Mesele Çok Daha Derin!
“Doğa bize değil, biz doğaya muhtacız.” derken kastedilen tam da budur.
Ancak öyle küresel bir sistem düşünün ki; bindiği dalı kesiyor. Hem de her geçen gün daha da pervasızlaşarak. Hem de bencil ve kendi doğasına düşman bir “akıl” ile ve sırf kar ve onun garantisi olan iki şey adına: Amansız sömürü ve arsız tüketim. Hem de ihtiyaç fazlası üretim yöntemi ile…
Hal böyle olunca ve sistem küresel olunca, emin ol ki sevgili dostum Amazonlar bile seni kurtaramaz ve o aradığın iç huzuru sana veremez. Çünkü biz toplumsal varlıklarız ve temel sorunumuz toplumsallığımız değil, bu toplumsallığın altını boşaltan bireyciliğimizin kendisidir.
Hikayesi ta özel mülkiyetin kutsandığı ve toplumsal kardeşliğimizin bozulduğu sınıfların doğuşuna kadar gider, köleci toplumun inşa sürecine kadar. Ve korkarım ki sınıflar, ezen, ezilen ve özel mülkiyet var olduğu sürece, bunu tekelinde bir tahakküm aracı olarak tutmak isteyecek egemenler (devlet) , bu egemenlerin, yabancılaştırıp-yozlaştırarak kendilerine yedeklediği bireyler ve bu vesile ile bu duruma isyan eden senin gibi milyonların doğasına dönüş özlemi hep var olacak.
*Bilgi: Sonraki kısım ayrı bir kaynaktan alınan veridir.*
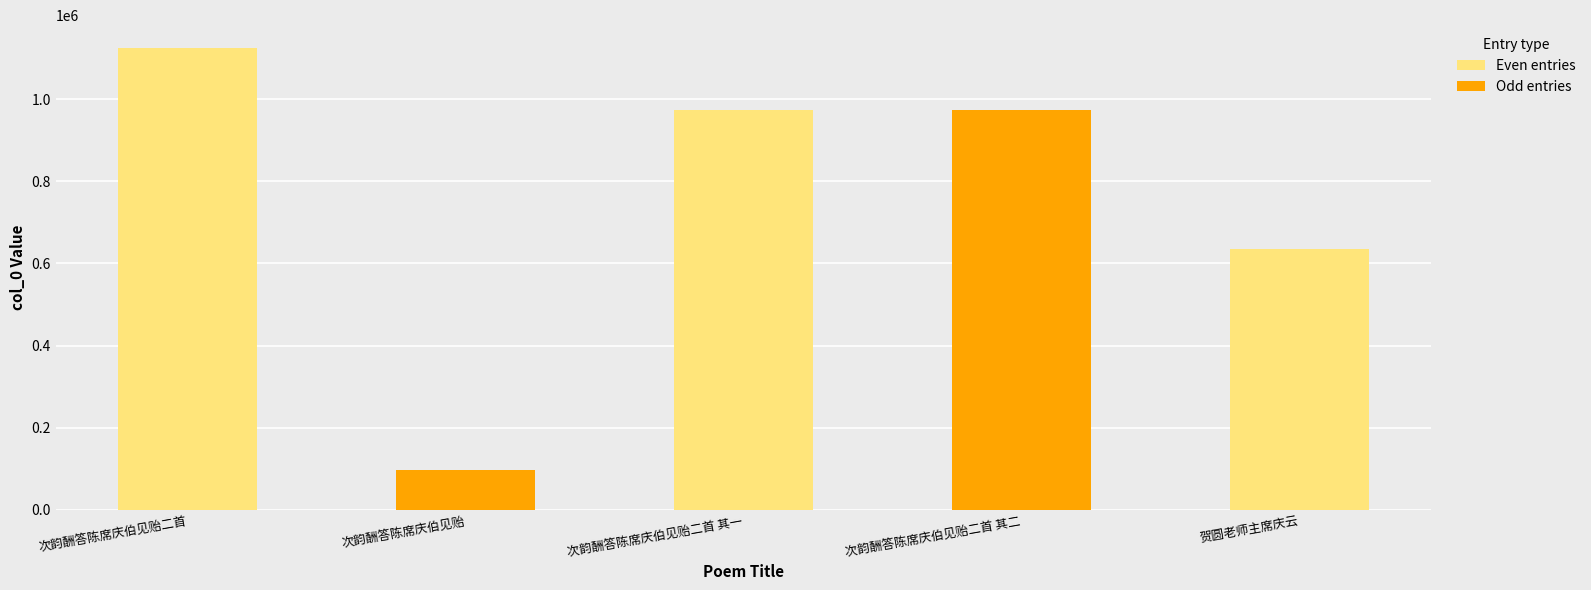

At which label is Odd entries closest to 486258?

次韵酬答陈席庆伯见贻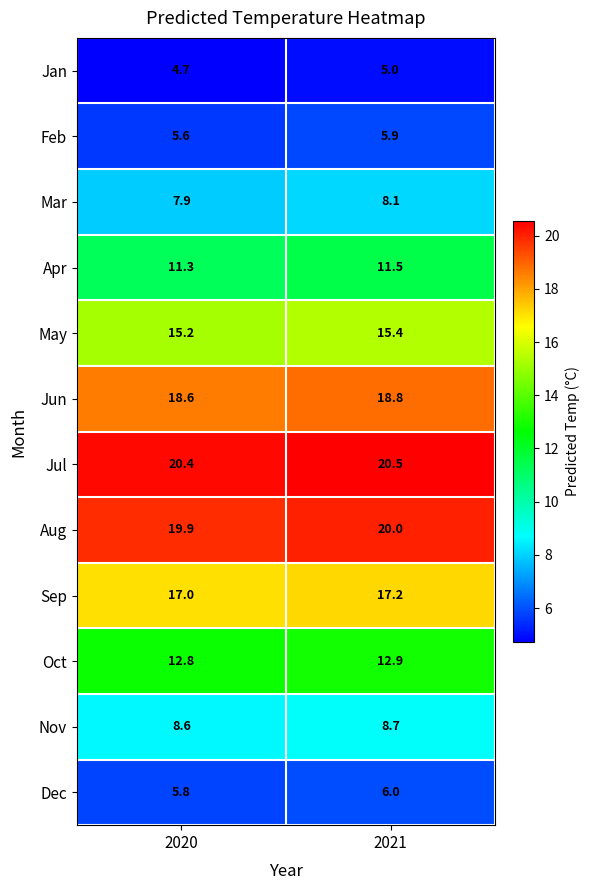

What is the sum of all Oct values?

25.7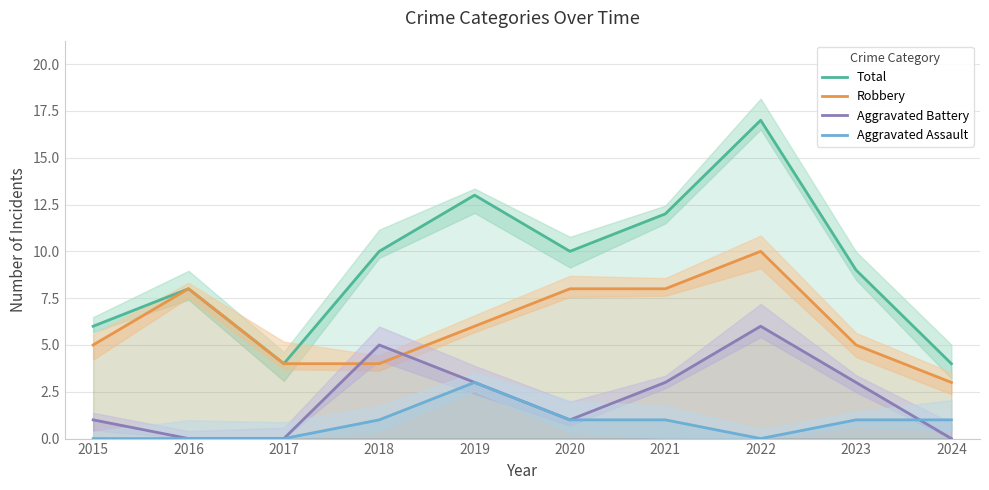

Which series has the widest spread of values?

Total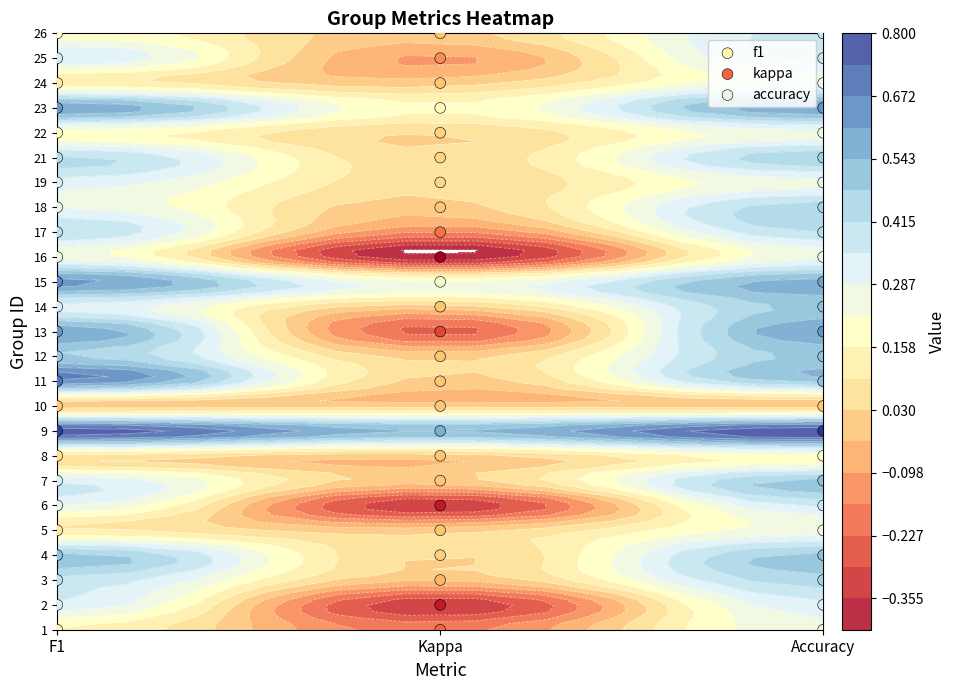

The kappa series shows 2 at Kappa. True or false?

False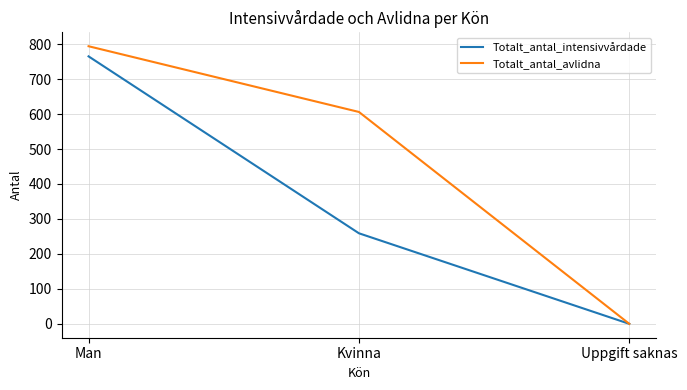

At which label does Totalt_antal_avlidna reach its peak?

Man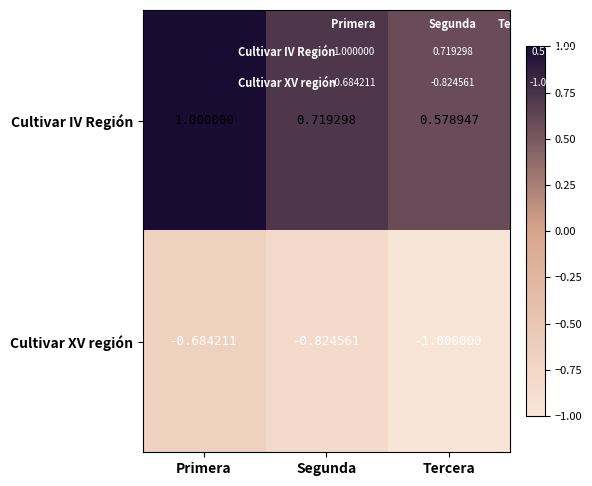

At which category is the sum across all series the highest?

Primera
Bu özlemi gerçek kılmanın tek yolu var ne yazık: Doğru tedavi için teşhisi doğru koymak. Ustalar bunu yapalı iki asra yakın zaman geçmiş. Belki de onlara artık daha bir can kulağı ile kulak vermek lazım ve belki de en önemlisi buradan başlamak lazım. Yani bireysel kurtuluşun ancak toplumsal kurtuluş ile mümkün olduğunun bilince çıkarılıp bu amaçla kolların sıvanması ile… Yani “Kurtuluş yok tek başına ya hep beraber ya hiçbirimiz!”